Why should flaxseed be ground? Because the nutrients contained in whole grains are difficult to assimilate. They can pass through the digestive system in one piece and then their beneficial effects are not fully utilized. 

Dietary fiber in constipation - why is fiber so important? 

Dietary fiber, or fiber, is not digested in the digestive system. Fiber is the remains of plant cells that are resistant to digestion by enzymes in the human digestive tract. Fiber increases the volume of stool, retains some of its water, improves peristaltic action of the large intestine, and, by stretching the walls of the rectum, accelerates the process of excretion. Thus, fiber shortens the time of contact of potentially harmful agents with the intestinal mucosa by decreasing the duration of intestinal transit. There are 2 fractions of fiber: insoluble and soluble. Each of them has a specific function. 

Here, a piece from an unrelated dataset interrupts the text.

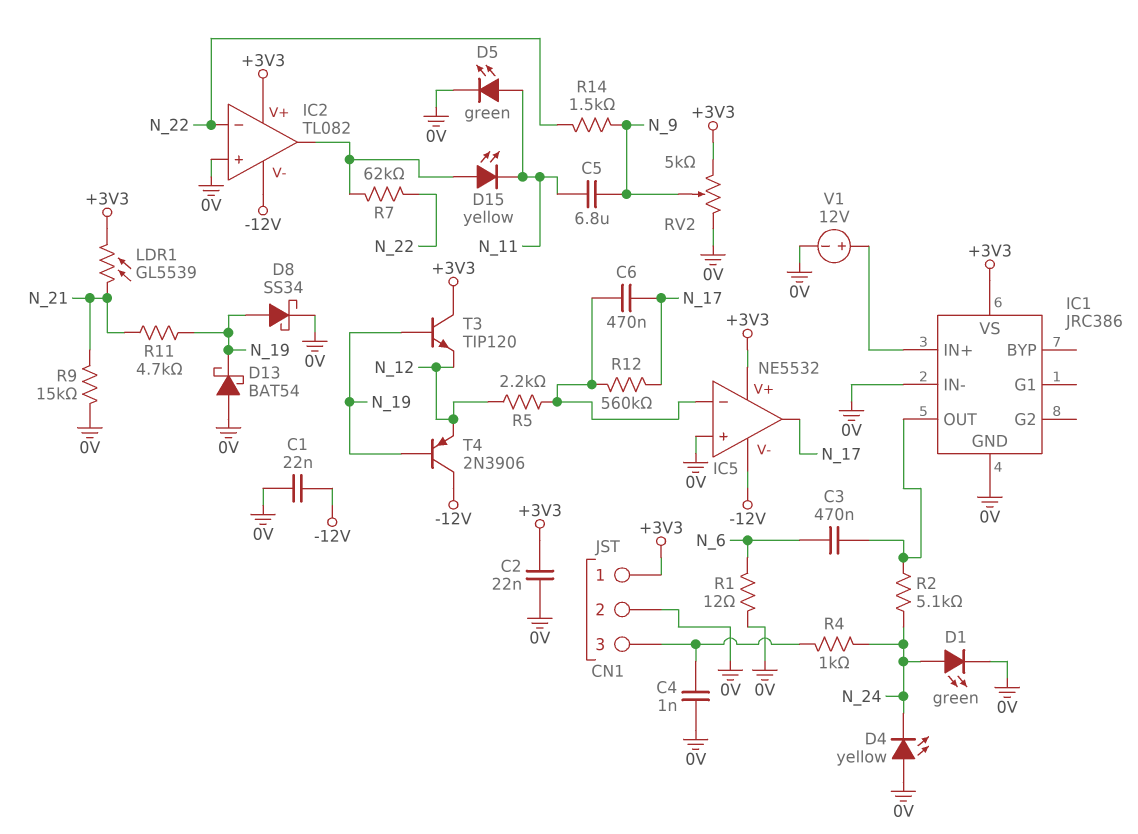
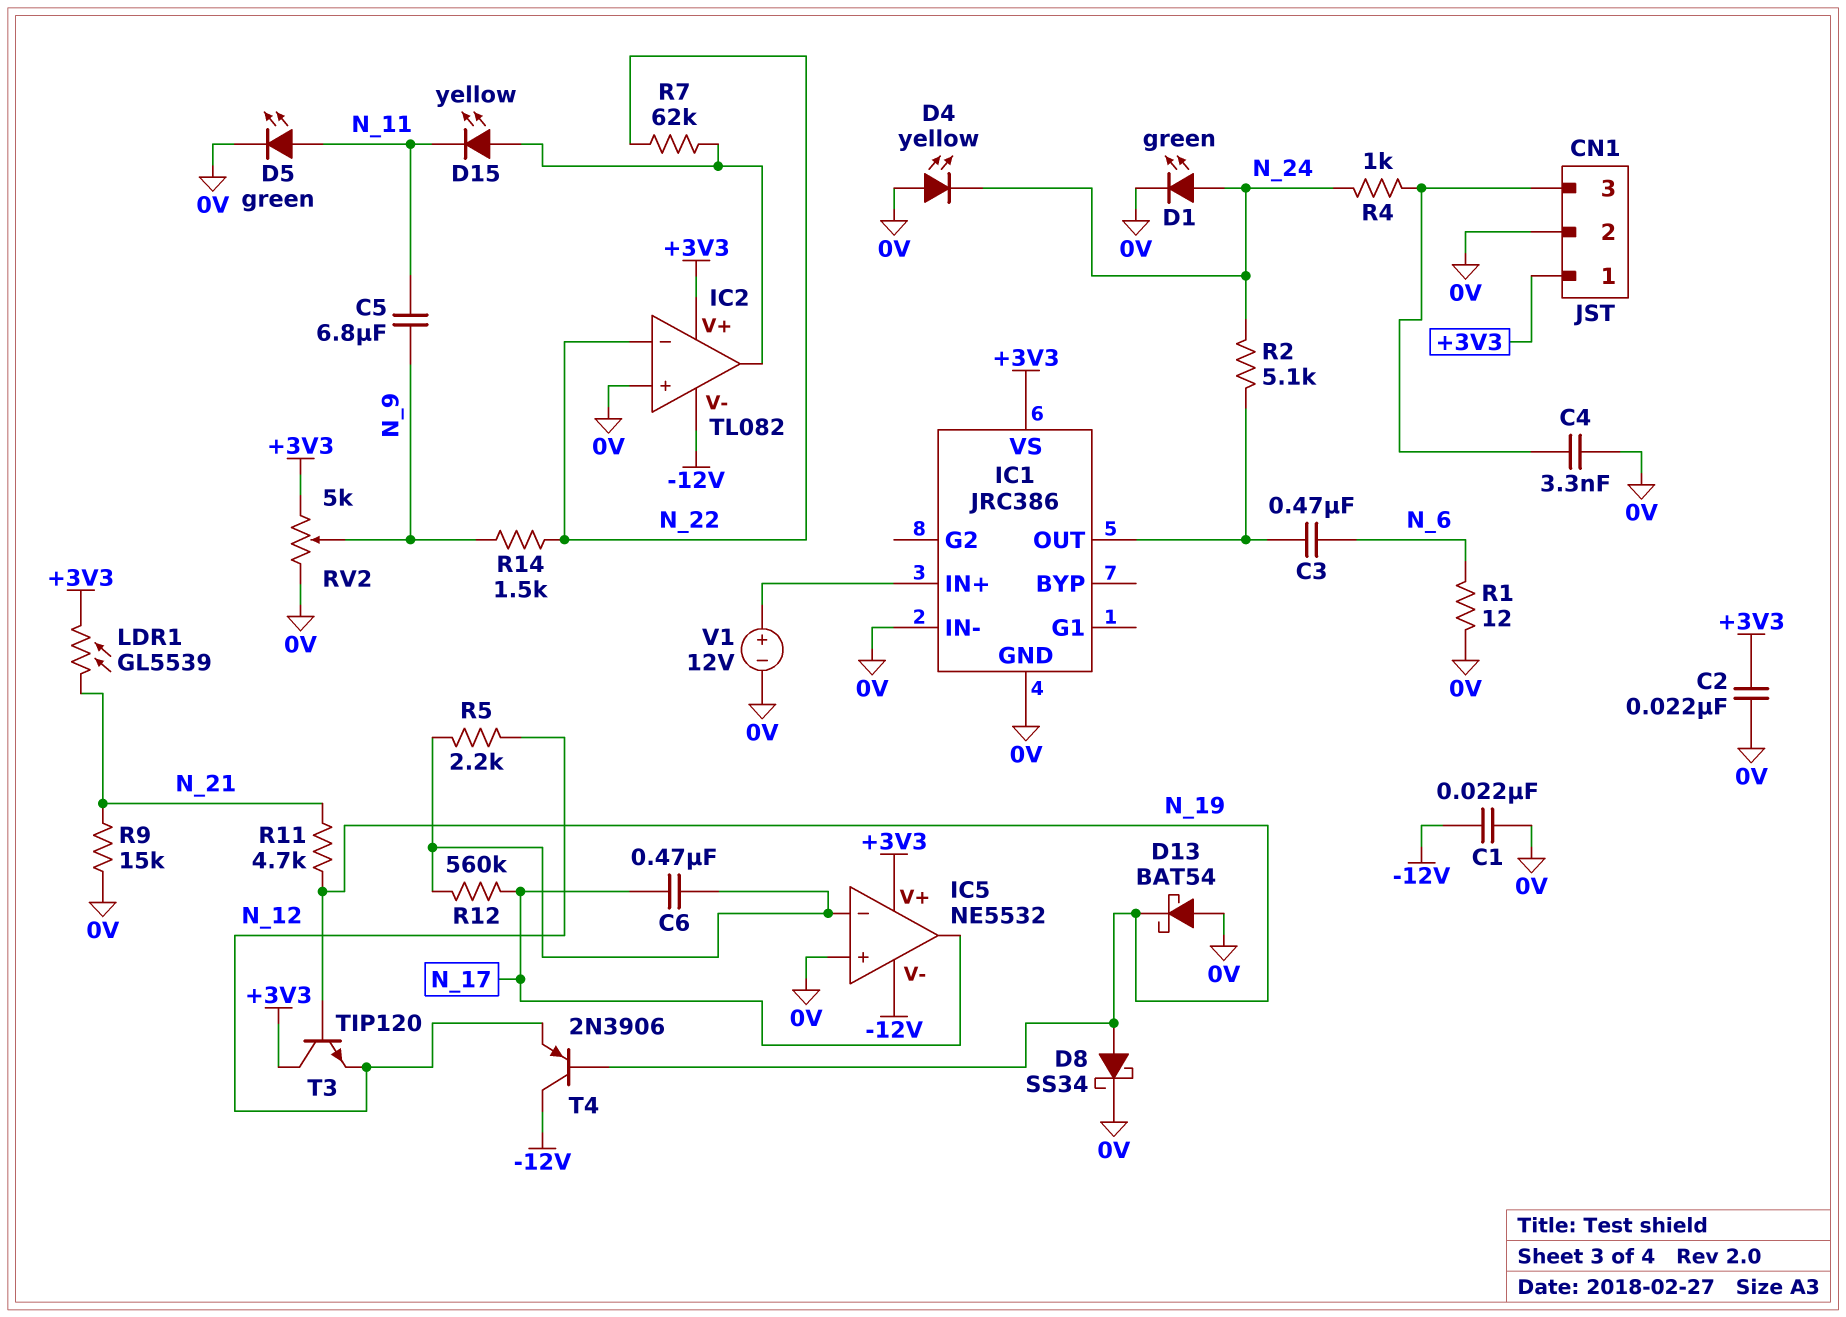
C4: 1nF (0V, CN1/3) -> 3.3nF (0V, CN1/3)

Insoluble fiber is mainly responsible for: 

  • binding with water - increasing the volume of fiber, 
  • cleansing the digestive tract of toxic substances - collecting everything that should be excreted from the body 
  • stimulating blood circulation in the intestines - improving peristalsis, 
  • preventing constipation, 
  • increasing the secretion of digestive juices, 
  • buffering and binding excess hydrochloric acid in the stomach. 

Soluble fiber is mainly responsible for: 

  • loosening fecal masses, 
  • cleansing of toxins, heavy metals, 
  • binding of bile acids, 
  • slowing down the absorption of glucose and reducing cholesterol levels, 
  • reducing triglyceride absorption, 
  • increasing the excretion of fat in the stool. 

Soluble fiber has a milder effect, while insoluble fiber has a stronger and more irritating effect. 

It is recommended that fiber-rich foods be consumed together with liquid foods. The best method is to combine cereals, bran, and nuts with dairy products, and other cereal products and dry legumes with raw vegetables. 

Examples of products containing insoluble fiber: 

  • whole grain products, e.g. buckwheat groats, barley groats, wild rice, rye and wholemeal bread, 
  • Wheat bran, corn bran, barley bran, 
  • nuts, 
  • pumpkin seeds, sunflower seeds, sesame seeds, 
  • raw fruit: avocados, pears - especially their skin, strawberries, raspberries, kiwi, gooseberries, apple peel 
  • dried fruit: dates, figs. 

Examples of foods containing soluble fiber: 

  • legumes (beans, peas), 
  • oats, 
  • fruits: plums, apple pulp, apricots, peaches 
  • vegetables: carrots, Brussels sprouts, kohlrabi, broccoli, artichokes, parsnips, yams 

Fiber also increases the density of the food content and causes satiation, so the energy value of meals can be lower, and at the same time, the feeling of satiation after the meal will not be disturbed. Therefore, increasing the portion of fiber in the diet is also recommended for people who have problems with excessive body weight. 

Increased amount of dietary fiber in the diet may cause a worse absorption of minerals such as calcium, magnesium, iron, zinc, and copper. In this situation, it is necessary to increase the amount of products rich in these components. 

Regulation of bowel movement rhythm is crucial for proper functioning of a healthy body. In the treatment of constipation it is necessary to change the diet and increase the amount of fibre in the daily diet. It is also necessary to take adequate amount of fluids, especially water - at least 2 liters a day. In extreme cases, preferably after consultation with a doctor or pharmacist, laxatives in the form of teas or tablets may be used. However their use should be only temporary. Although they are very effective, their long-term use may result in the body getting used to such support and, in the long run, losing the ability to defecate on its own.